The Legislative Library of New Brunswick housed helpful press and Hansard records, and the Public Archives of New Brunswick furnished a host of photos. I benefited irreducibly from conversations or correspondence with Joe Blades, Hazen and Corinne Calabrese, Jerry Carty, Nancy Claybourne, James Elgee, Ruth Goodine, Sterling and Ann Gosman, Joan Harmon, Angus “Sock” Johnson, Cecil Johnson, Betty Lacey, Harley McGee, Bernice McIntyre, Lisa McLean, Bruce Oliver, Donald Parent, Jerome Peterson, Sarah Petite, Sue Rickards, Bill Scott, Patrick Toner, Thelma Walker, and Harold Wright. Michael Edwards of Science East in Fredericton guided me on an exhaustive tour of the former York County Gaol. Eric J. Swinaker of the Legislative Library in Fredericton was unfailingly kind.

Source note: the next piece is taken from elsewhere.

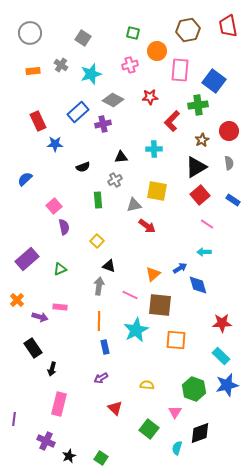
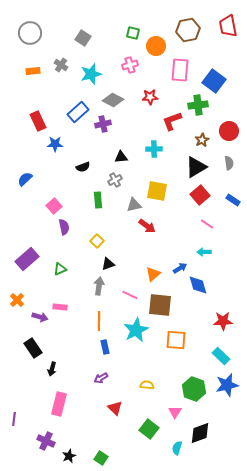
orange circle at (157, 51): moved 1 px left, 5 px up
red L-shape at (172, 121): rotated 25 degrees clockwise
black triangle at (109, 266): moved 1 px left, 2 px up; rotated 40 degrees counterclockwise
red star at (222, 323): moved 1 px right, 2 px up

My editor, Iris Tupholme, was a steadfast seeker of excellence and, also, a paragon of patience. I would need to write another book to furnish adequate thanks and appreciation for her guidance. Copyeditor Shaun Oakey distinguished the peccadilloes from the peculiarities. My agent, Denise Bukowski, insisted,
for four years,
that I write—and finish—this novel! David Odhiambo eyed faults with forensic insight. Leilah Nadir’s insistent enthusiasm for this story was uplifting. John Fraser was, as usual, irrefutably right about my wrongs. I also thank Noelle Zitzer for her positivist guidance. Kudos to Katie Hearn for her dextrous network management.
Austin Clarke, Alistair MacLeod, and Howard Norman, three great writers, granted me the charity of a hearing and the
blessing of their endorsement. I thank them heartily—and with humility.
I accept total guilt for all errors and faults herein—as well as for my usage of Blackened English. These capital crimes are my own.
Thanks to the Rockefeller Foundation, the Banff Centre for the Arts, and the University of Toronto (especially Massey College) for financial—and time and space—aid.
I thank Geeta, my wife, for tolerating the time I put into this book. My art—despite its limitations—would not exist at all without Geeta’s generous and instructive love.
Photo Credits:
Public Archives of New Brunswick: overgrown shed (p. 3); car in flood (p. 113); and Mi’kmaq men with baskets (p. 153). Courtesy of George Elliott Clarke: Venetian grave (p. 211). National Archives of Canada: George Hamilton and Rufus Hamilton (p. 217).
George & Rue
was written in Halifax, Nova Scotia; Ottawa, Ontario; Durham, North Carolina; Bellagio, Italy; Banff, Alberta; Toronto, Ontario; Venice, Italy; Vancouver, British Columbia; and Paris, France; 1994–2004.